:: Records for this task ::
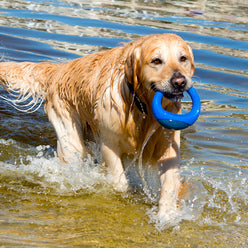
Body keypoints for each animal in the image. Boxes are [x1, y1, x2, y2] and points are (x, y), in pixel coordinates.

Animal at [0, 33, 195, 217]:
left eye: (182, 58)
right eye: (156, 60)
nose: (179, 81)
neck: (141, 108)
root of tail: (59, 69)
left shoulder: (166, 145)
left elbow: (170, 184)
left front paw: (166, 215)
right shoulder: (109, 143)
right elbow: (120, 183)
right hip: (70, 137)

:: Exercise requirements ::
Return all the data exactly, and keep the pictures out.

:: Your response ::
Body keypoints for each animal in the image. Boxes are [x1, y1, x2, y2] and points are (x, y), in pixel coordinates.

Animal at [0, 33, 195, 217]:
left eye: (182, 58)
right eye: (156, 60)
nose: (179, 81)
neck: (141, 108)
root of tail: (59, 69)
left shoulder: (166, 145)
left elbow: (170, 184)
left front paw: (166, 215)
right shoulder: (109, 143)
right elbow: (120, 183)
right hip: (70, 137)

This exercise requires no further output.